Valve's SteamOS and Steam Machines don't attack the console market, unless they plan to distribute their prototype in large numbers as the flagship box. Today's announcement downplayed that idea, sticking close to the Linux idea of open and build-your-own. Even with a leading Steam Machine on store shelves they'll mirror Microsoft's current PC situation: the Surface as the flagship with a bunch of devices from other manufacturers clouding the waters and making things harder for consumers. What Valve has outlined so far doesn't replace consoles, it just mimics and supplants the current PC market while moving towards the televisions; a spot many enthusiast gamers have already taken their PCs.

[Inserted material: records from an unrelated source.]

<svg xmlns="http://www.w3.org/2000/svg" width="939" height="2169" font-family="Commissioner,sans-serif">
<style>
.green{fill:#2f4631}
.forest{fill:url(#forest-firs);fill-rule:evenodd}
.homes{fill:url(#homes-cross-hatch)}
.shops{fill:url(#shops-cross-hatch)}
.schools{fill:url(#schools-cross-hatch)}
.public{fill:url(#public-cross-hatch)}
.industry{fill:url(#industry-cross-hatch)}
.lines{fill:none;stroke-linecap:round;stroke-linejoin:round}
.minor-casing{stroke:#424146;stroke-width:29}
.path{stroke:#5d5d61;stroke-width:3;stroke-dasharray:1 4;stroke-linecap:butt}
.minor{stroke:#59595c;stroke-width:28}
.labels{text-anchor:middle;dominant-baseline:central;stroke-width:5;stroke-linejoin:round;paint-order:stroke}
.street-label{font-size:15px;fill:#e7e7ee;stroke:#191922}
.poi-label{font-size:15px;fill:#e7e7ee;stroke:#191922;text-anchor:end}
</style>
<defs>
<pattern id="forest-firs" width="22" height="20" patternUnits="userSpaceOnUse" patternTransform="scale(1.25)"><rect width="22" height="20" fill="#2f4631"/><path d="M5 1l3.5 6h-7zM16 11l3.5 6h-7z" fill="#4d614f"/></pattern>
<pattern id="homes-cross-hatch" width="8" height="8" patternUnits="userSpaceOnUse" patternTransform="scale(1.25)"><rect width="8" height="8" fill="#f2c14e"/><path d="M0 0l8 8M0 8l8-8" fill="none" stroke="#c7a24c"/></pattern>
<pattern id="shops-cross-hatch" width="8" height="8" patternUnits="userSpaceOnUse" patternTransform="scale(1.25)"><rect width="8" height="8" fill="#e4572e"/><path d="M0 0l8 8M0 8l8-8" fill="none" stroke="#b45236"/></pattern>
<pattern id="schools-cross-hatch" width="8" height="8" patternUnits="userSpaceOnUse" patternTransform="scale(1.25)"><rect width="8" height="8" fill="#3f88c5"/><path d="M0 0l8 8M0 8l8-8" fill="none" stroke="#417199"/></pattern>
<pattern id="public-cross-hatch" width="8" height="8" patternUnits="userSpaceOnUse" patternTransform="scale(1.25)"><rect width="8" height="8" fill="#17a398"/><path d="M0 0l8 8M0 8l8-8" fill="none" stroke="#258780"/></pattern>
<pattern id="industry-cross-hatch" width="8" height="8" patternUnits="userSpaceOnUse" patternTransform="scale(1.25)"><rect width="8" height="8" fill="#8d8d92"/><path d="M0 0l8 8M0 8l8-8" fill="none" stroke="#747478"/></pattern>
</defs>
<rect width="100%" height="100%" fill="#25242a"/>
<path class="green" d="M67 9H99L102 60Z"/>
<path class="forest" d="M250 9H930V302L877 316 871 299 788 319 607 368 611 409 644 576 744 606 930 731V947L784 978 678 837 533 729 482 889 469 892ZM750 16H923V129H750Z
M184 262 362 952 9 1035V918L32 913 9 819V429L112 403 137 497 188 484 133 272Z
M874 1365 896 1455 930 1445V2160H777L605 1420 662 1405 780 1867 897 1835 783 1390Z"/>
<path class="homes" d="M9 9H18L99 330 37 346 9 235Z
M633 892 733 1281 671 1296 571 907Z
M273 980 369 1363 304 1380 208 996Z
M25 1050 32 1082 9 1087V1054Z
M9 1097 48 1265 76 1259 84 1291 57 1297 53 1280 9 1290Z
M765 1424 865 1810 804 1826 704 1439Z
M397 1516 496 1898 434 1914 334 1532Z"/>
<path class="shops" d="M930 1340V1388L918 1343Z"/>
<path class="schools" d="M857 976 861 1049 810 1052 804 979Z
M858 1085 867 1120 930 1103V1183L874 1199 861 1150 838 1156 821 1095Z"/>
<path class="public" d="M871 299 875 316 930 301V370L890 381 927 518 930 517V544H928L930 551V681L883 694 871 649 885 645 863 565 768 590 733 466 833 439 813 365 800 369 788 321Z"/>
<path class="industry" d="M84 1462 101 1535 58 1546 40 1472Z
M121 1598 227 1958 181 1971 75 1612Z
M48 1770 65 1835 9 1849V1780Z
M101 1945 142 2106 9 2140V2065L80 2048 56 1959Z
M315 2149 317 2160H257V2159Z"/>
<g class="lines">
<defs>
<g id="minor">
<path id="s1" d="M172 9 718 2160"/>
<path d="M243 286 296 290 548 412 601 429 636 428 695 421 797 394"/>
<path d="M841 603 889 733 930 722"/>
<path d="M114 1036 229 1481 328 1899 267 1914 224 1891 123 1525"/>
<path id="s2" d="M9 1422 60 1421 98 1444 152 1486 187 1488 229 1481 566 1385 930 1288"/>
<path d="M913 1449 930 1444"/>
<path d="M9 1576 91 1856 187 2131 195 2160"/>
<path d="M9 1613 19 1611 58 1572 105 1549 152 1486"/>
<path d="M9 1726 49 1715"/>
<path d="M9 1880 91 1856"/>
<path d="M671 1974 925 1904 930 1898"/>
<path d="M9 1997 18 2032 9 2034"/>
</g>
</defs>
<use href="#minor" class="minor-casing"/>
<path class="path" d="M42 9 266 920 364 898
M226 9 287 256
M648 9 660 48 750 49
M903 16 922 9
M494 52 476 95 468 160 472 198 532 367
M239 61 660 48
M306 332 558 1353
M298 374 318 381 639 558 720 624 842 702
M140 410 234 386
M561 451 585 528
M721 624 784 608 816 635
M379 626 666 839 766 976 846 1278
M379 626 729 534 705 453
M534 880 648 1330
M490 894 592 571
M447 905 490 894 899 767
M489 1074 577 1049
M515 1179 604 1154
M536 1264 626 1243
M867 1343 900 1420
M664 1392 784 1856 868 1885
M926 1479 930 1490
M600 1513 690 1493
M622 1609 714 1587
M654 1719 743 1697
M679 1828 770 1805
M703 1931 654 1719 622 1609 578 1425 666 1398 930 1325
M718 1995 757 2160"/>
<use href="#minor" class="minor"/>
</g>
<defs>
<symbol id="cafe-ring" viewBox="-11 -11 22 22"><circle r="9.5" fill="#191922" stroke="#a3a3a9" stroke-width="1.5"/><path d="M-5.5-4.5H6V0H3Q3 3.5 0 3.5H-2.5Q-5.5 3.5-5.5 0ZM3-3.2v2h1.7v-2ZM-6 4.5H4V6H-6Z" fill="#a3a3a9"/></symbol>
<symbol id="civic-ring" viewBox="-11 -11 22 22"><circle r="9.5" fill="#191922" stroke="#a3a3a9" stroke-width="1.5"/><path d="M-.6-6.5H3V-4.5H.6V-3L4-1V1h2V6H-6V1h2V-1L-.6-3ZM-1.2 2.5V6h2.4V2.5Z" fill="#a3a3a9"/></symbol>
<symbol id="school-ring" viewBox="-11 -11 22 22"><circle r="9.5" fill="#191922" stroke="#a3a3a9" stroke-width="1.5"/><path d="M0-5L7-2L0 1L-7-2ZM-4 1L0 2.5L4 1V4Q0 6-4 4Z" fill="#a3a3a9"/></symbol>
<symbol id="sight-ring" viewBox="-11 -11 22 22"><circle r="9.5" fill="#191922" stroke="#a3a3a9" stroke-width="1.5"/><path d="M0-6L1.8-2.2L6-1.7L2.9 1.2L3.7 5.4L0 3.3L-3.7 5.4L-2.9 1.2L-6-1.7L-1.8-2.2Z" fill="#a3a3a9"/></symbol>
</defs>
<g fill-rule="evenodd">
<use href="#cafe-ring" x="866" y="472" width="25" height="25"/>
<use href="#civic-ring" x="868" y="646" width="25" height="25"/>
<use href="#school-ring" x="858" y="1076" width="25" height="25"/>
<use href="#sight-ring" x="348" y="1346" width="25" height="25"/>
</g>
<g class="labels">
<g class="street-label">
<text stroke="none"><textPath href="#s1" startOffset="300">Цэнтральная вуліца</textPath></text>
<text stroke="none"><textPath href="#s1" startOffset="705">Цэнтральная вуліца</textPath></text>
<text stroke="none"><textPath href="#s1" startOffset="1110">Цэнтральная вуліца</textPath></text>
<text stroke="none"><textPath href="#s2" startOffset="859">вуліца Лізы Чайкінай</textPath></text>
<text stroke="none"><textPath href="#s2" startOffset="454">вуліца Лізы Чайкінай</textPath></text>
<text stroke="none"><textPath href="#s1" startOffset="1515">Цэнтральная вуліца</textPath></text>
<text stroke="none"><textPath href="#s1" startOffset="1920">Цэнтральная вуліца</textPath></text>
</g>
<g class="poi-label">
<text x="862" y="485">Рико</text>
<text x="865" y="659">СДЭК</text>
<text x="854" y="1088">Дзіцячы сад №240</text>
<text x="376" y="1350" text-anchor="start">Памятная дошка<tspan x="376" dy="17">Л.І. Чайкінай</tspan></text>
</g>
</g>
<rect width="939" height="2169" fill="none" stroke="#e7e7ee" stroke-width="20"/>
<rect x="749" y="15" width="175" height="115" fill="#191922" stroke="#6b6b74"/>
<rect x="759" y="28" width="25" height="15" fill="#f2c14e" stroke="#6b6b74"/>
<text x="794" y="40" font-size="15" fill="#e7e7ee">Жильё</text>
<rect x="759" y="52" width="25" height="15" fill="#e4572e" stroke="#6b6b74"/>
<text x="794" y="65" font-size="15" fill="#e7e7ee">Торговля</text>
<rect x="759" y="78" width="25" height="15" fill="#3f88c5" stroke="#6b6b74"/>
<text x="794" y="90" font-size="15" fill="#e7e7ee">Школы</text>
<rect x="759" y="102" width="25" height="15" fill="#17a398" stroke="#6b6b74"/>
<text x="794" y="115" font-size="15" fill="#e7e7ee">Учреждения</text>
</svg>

And on the last day, Valve said..
There are days when the Magic 8-Ball is an ambiguous oracle and there are days when it prints answers in flaming, neon-pink letters. What is Valve going to announce next? A Steam Controller, more likely than not. Unless Valve decides to do the old switch-and-bait and hand Half-Life 3 to us, instead. (Not that anyone'd complain if that happens.)

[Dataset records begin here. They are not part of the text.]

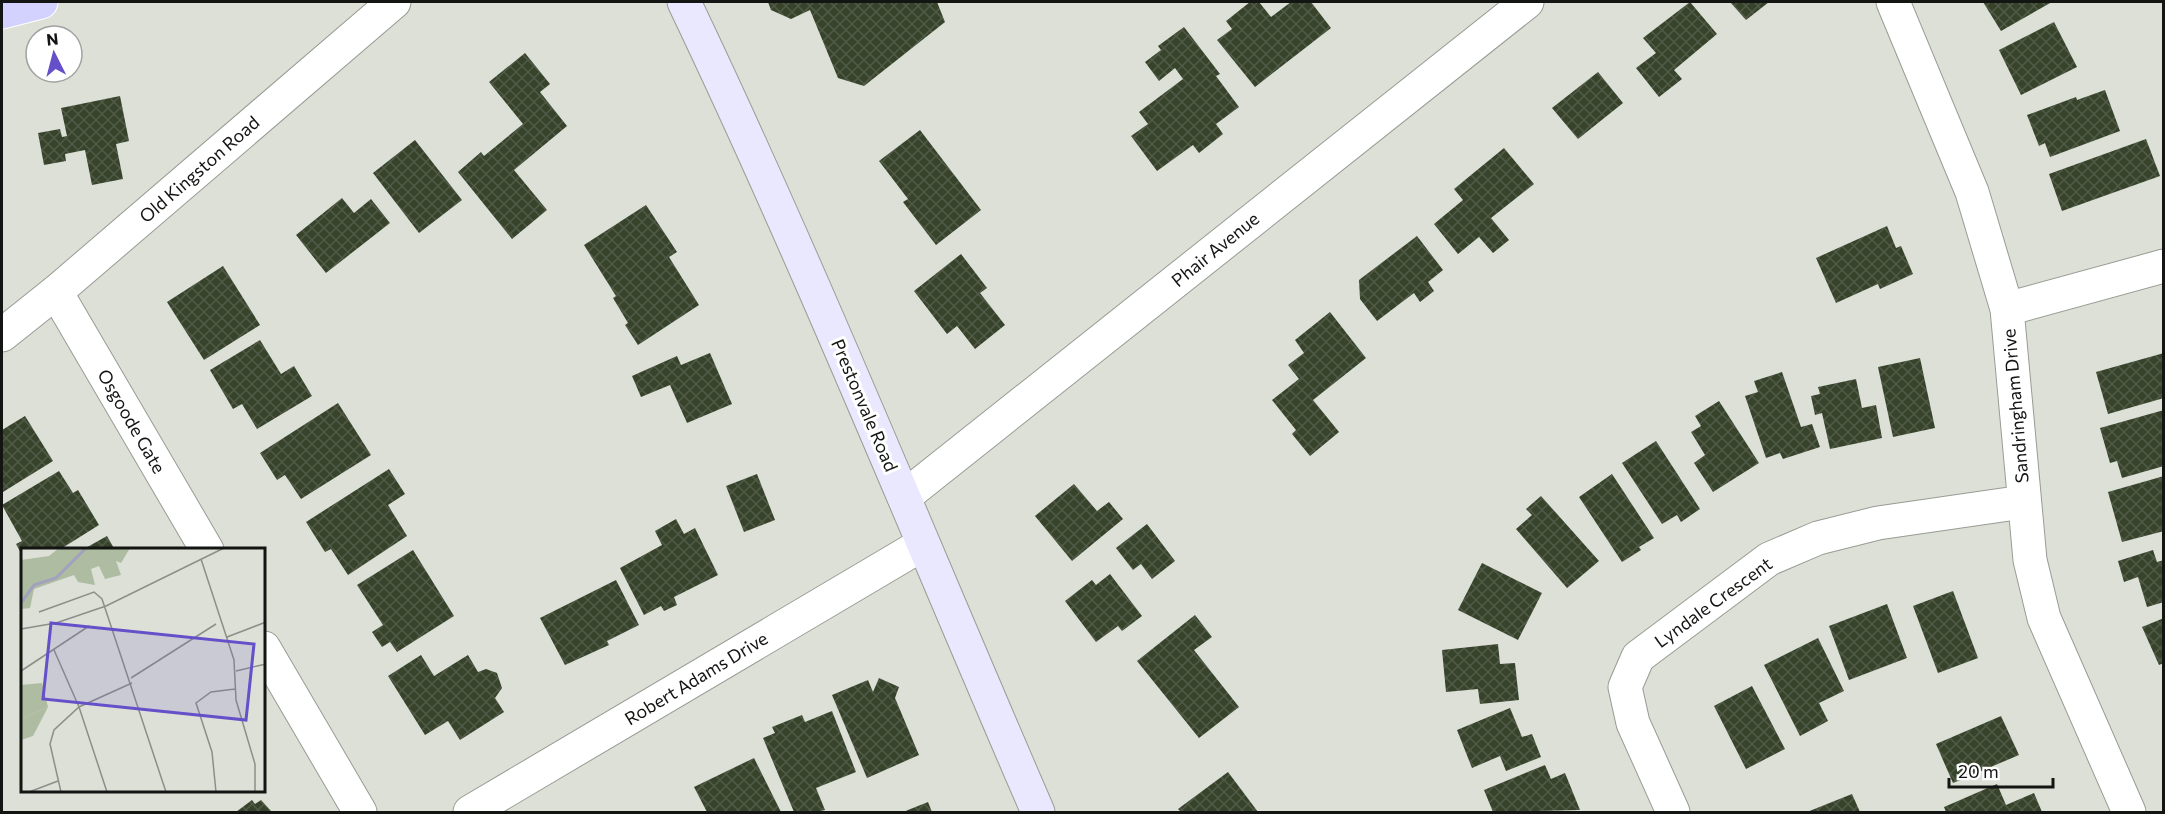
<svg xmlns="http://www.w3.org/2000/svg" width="2165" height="814" viewBox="0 0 2165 814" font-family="Commissioner,sans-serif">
  <defs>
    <pattern id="building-cross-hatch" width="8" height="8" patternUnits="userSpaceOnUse" patternTransform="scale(1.5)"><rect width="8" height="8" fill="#37432b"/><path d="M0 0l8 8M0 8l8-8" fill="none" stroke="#515b47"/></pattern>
  </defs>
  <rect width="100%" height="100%" fill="#dce0d7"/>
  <g fill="url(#building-cross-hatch)">
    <path d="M 768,2 L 937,2 L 945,22 L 864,86 L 838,78 L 810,10 L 791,19 L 771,10 Z"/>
    <path d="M 1250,2 L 1259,2 L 1271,17 L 1291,2 L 1311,2 L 1331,28 L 1255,87 L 1217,40 L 1232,29 L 1226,21 Z"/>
    <path d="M 1690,2 L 1717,34 L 1674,70 L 1682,79 L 1659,97 L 1636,68 L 1656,53 L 1643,38 Z"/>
    <path d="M 1730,2 L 1769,2 L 1746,20 Z"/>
    <path d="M 1983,2 L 2052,2 L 2001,31 Z"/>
    <path d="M 2054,22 L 2077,67 L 2021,95 L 1999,50 Z"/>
    <path d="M 1184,27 L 1220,74 L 1216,76 L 1239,107 L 1216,124 L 1223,134 L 1199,153 L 1193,145 L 1157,171 L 1131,136 L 1148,124 L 1139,112 L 1183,79 L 1175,68 L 1159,81 L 1145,62 L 1161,50 L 1158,46 Z"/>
    <path d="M 525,53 L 550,84 L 540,92 L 567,126 L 514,170 L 547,210 L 512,239 L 458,172 L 481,152 L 484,156 L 523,124 L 489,82 Z"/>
    <path d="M 1598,72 L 1623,103 L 1578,139 L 1552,108 Z"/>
    <path d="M 2105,90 L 2120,131 L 2050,157 L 2045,143 L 2039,146 L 2027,115 L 2076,97 L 2077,100 Z"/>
    <path d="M 120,96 L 129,141 L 116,144 L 123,179 L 92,185 L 85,150 L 65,154 L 66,161 L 44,165 L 38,133 L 60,129 L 62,137 L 67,136 L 61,108 Z"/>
    <path d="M 920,130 L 981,210 L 936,245 L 903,202 L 908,199 L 879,161 Z"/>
    <path d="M 2146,139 L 2160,176 L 2062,211 L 2049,174 Z"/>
    <path d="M 415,140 L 462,200 L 419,233 L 373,173 Z"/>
    <path d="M 1504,148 L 1534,184 L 1491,218 L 1509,240 L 1493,253 L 1479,237 L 1458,254 L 1434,224 L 1463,200 L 1454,189 Z"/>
    <path d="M 342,198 L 354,213 L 371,199 L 390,223 L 326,273 L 296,235 Z"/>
    <path d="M 646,205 L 677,252 L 669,257 L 699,305 L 638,345 L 625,325 L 628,323 L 613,298 L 616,296 L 584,245 Z"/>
    <path d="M 1887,226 L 1896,248 L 1901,246 L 1913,274 L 1880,289 L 1878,284 L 1836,303 L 1816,258 Z"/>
    <path d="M 1417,236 L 1443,270 L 1428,282 L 1434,291 L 1420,302 L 1414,293 L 1377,321 L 1360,299 L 1359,280 Z"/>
    <path d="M 961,254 L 987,288 L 980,293 L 1005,325 L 975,349 L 957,326 L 947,334 L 914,291 Z"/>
    <path d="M 223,266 L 260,325 L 204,360 L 167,302 Z"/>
    <path d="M 1330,312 L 1366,358 L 1313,400 L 1339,432 L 1310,456 L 1292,434 L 1296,430 L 1272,400 L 1299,379 L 1288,365 L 1304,353 L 1295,340 Z"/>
    <path d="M 260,340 L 281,374 L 294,366 L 312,396 L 257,429 L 242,404 L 233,409 L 210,370 Z"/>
    <path d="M 710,353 L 732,404 L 687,423 L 670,385 L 641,397 L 632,376 L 677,356 L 681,365 Z"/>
    <path d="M 2164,353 L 2164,398 L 2108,414 L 2096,372 Z"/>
    <path d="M 1920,358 L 1935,428 L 1893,437 L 1878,367 Z"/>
    <path d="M 1782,372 L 1801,427 L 1812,424 L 1820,447 L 1783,459 L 1780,453 L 1766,458 L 1745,396 L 1758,392 L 1754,381 Z"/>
    <path d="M 1856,379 L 1862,408 L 1876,405 L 1882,438 L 1830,449 L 1822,413 L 1815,415 L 1811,396 L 1820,394 L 1818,387 Z"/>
    <path d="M 1719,401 L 1759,463 L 1713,492 L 1694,463 L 1705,455 L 1691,432 L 1701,426 L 1695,416 Z"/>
    <path d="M 338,403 L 371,455 L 301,499 L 285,475 L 277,480 L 260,453 Z"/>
    <path d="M 2164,410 L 2164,466 L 2122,478 L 2117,461 L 2110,463 L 2100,428 Z"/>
    <path d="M 25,416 L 53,461 L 3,492 L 2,430 Z"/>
    <path d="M 1656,441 L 1700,509 L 1681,522 L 1677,515 L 1662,524 L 1622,463 Z"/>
    <path d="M 389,469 L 405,494 L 388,505 L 407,536 L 348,575 L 331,549 L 325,552 L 306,522 Z"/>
    <path d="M 59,471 L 73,493 L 78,490 L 99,525 L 59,550 L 22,550 L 22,555 L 16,544 L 22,541 L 2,505 Z"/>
    <path d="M 757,474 L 775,520 L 744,532 L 726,486 Z"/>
    <path d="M 1612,474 L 1654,538 L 1639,547 L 1641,550 L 1622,562 L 1579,497 Z"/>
    <path d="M 2164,476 L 2164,531 L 2122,542 L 2108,492 Z"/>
    <path d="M 1074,484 L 1097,511 L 1109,502 L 1123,519 L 1072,561 L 1035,516 Z"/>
    <path d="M 1541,496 L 1599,561 L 1567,588 L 1516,529 L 1532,515 L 1526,509 Z"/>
    <path d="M 676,519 L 684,534 L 695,528 L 718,575 L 674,597 L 677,605 L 664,611 L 661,606 L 644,615 L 620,568 L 662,545 L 655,531 Z"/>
    <path d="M 1147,524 L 1175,561 L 1152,579 L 1141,564 L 1133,570 L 1116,548 Z"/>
    <path d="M 107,536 L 115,550 L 82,550 Z"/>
    <path d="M 413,550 L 454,616 L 397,652 L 390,642 L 382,647 L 372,632 L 383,625 L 357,585 Z"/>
    <path d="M 2153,550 L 2157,562 L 2164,560 L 2164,602 L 2147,607 L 2138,577 L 2124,582 L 2118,561 Z"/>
    <path d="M 1482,563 L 1542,593 L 1518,640 L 1458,610 Z"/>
    <path d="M 1110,574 L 1142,616 L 1122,631 L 1118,626 L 1096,642 L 1065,601 L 1092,580 L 1096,585 Z"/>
    <path d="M 616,580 L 639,625 L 607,641 L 609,645 L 565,665 L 540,618 Z"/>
    <path d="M 1953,591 L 1978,658 L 1938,673 L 1913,606 Z"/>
    <path d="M 1887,604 L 1907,658 L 1849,680 L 1829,626 Z"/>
    <path d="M 1195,615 L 1212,637 L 1194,650 L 1239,707 L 1199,738 L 1137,661 Z"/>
    <path d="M 2164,618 L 2164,663 L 2159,665 L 2142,627 Z"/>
    <path d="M 1818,638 L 1844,691 L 1819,703 L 1828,721 L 1800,736 L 1764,665 Z"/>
    <path d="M 1498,644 L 1500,664 L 1515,663 L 1519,700 L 1480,704 L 1478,689 L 1446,692 L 1442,650 Z"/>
    <path d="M 421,655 L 434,676 L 468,655 L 478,672 L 486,669 L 497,673 L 502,688 L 495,698 L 504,712 L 460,740 L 448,721 L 425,735 L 388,676 Z"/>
    <path d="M 879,678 L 899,687 L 895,698 L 919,755 L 867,778 L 832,695 L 868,680 L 873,692 Z"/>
    <path d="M 1752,686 L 1785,749 L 1746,769 L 1714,706 Z"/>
    <path d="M 1510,708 L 1522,737 L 1532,734 L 1541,757 L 1506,771 L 1500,756 L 1472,768 L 1457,730 Z"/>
    <path d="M 832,711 L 856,772 L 816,788 L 825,810 L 817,812 L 794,812 L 763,738 L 775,733 L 772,727 L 802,715 L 805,722 Z"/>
    <path d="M 2001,716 L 2019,755 L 1953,783 L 1936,744 Z"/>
    <path d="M 754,758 L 781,812 L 707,812 L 694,787 Z"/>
    <path d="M 1545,765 L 1551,779 L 1565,773 L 1580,810 L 1493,812 L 1484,790 Z"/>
    <path d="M 1228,772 L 1258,812 L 1181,812 L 1178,809 Z"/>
    <path d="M 1997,784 L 2006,805 L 2034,793 L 2042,812 L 1946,812 L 1944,807 Z"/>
    <path d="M 1852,794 L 1860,812 L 1807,812 Z"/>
    <path d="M 252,800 L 255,804 L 261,800 L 272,812 L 236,812 Z"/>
    <path d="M 928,802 L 932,812 L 903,812 Z"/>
  </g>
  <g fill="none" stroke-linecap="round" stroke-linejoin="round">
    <defs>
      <g id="street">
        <path d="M 1893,2 L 1972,192 L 2007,309 L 2030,560 L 2044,618 L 2129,812"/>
        <path d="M 56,292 L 207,550"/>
        <path d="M 2007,309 L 2164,266"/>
        <path d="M 2,335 L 56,292 L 394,2"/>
        <path d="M 904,497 L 1527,2"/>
        <path d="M 264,648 L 360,812"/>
        <path d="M 470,812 L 923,544"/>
        <path d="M 1673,812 L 1633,723 L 1625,687 L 1638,657 L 1769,559 L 1818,538 L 1878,523 L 2023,502"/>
      </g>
      <path id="secondary" d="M 684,2 C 811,268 921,542 1038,812"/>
      <path id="primary" d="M 2,12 L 41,2"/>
    </defs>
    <use href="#street" stroke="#989c94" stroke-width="35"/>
    <use href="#secondary" stroke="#989c94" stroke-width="35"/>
    <use href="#primary" stroke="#fff" stroke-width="35"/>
    <use href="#street" stroke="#fff" stroke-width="33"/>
    <use href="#secondary" stroke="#e9e8fe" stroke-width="33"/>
    <use href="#primary" stroke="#d3d1fd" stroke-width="33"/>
  </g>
  <g text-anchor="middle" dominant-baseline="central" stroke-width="6" stroke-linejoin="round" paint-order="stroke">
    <g font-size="18" fill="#131512" stroke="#fff">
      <text transform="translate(199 169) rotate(-41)">Old Kingston Road</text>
      <text transform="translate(1215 249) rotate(-39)">Phair Avenue</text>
      <text transform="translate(865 405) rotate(67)">Prestonvale Road</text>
      <text transform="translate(2015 406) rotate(-95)">Sandringham Drive</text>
      <text transform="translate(132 421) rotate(60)">Osgoode Gate</text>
      <text transform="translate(1713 602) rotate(-36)">Lyndale Crescent</text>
      <text transform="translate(696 678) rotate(-31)">Robert Adams Drive</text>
    </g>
  </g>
  <g transform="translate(21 548)">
    <rect width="244" height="244" fill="#dce0d7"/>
    <path d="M 27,159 L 12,188 L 0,192 L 0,171 Z" fill="#aebca1"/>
    <path d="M 38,0 L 109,0 L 100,15 L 95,13 L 100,27 L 84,31 L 78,18 L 70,21 L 74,37 L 57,34 L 53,27 L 13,41 L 9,60 L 0,61 L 0,12 L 28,8 ZM 21,135 L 27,159 L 0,171 L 0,137 Z" fill="#aebca1"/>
    <path fill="none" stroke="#a2a2be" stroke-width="3" d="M 0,55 L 13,37 L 35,30 L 65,0"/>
    <path fill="none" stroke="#8c8f88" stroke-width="1.5" d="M 180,11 L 213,112 L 215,152 L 234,216 L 234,244M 18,64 L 73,44 L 81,51 L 145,244M 0,81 L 35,75 L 85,58 L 203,0M 206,89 L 245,74M 33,102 L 58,159 L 86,244M 0,123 L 68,78M 215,123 L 245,116M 110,130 L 195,76M 8,244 L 37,233M 40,244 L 29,196 L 33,182 L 58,159 L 111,135M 195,244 L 191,204 L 175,155 L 190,144 L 214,141"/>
    <path fill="#6550c9" fill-opacity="0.15" stroke="#6550c9" stroke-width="3" d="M 30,75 L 233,96 L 225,172 L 22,151 Z"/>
    <rect width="244" height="244" fill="none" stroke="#131512" stroke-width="3"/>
  </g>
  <rect width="2165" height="814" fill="none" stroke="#131512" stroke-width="6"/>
  <g transform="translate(54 54) rotate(354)"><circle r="28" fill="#ffffff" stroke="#a1a1a0" stroke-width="1.5"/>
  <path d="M0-4.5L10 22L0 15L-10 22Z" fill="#6550c9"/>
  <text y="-9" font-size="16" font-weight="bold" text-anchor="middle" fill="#131512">N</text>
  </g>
  <path d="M1949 778v9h104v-9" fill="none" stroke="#131512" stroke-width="3"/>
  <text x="1958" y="778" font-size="18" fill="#131512" stroke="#ffffff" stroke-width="4.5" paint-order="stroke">20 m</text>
</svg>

So, why a Steam Controller? The most glaring evidence sits in the upcoming Steam Machines' Beta Test Agreement. It's rather clearly stated there that 'Valve Corporation ("Valve", "We", "Us" or "Our") has developed and produced prototypes of entertainment system hardware and software, including a set-top box running custom software and a game controller (collectively: "Beta Products").'
This isn't the first forceful-elbow-to-the-ribs-wink-wink-OY hint. As Mike mentioned five days ago, Valve filed a patent for a 'video game controller' with 'swappable control components' sometime back in November 2009 and was granted said patent a little over a year ago. And since we're officially on the conspiracy train, let's kick it up a few more notches. Less than a month after they acquired the patent, CVG reported Valve had put up a job listing. The position? Industrial Designer. The requirements? '6+ years of professional experience shipping world-class, high-tech hardware products'. Hmm
If that wasn't enough to erase a sizable chunk of doubt, there's also the fact that Valve has been rather candid about wanting to make their own controller. In a 2008 interview with IGN, Doug Lombardi said,
"It's actually something that, I mean there's nothing to announce yet, but it's something we're definitely looking at. You hit the nail right on the head; there's a lot of games coming out right now on Steam that might be better [with a controller]. Everyday Shooter is a perfect example, right? It's something that we're looking at. It's something that these games are showing us there's a need there. They're proving to us that, oh wow, this is pretty cool. If there was a controller set for these things, they'd be even better. It's something we're looking at and something we're going to start talking to those people who specialize in those areas about."
Heck, Gabe Newell himself told 4chan in a group interview that three different controller prototypes were already in circulation at the time. This, naturally, tallies with Jeri Ellsworth's comments about building a 'hardware solution to the control barriers found in many Steam controllers.' /
Or it might be Source 2.0 and a game. (Holding your breath, in this situation, is not advisory.)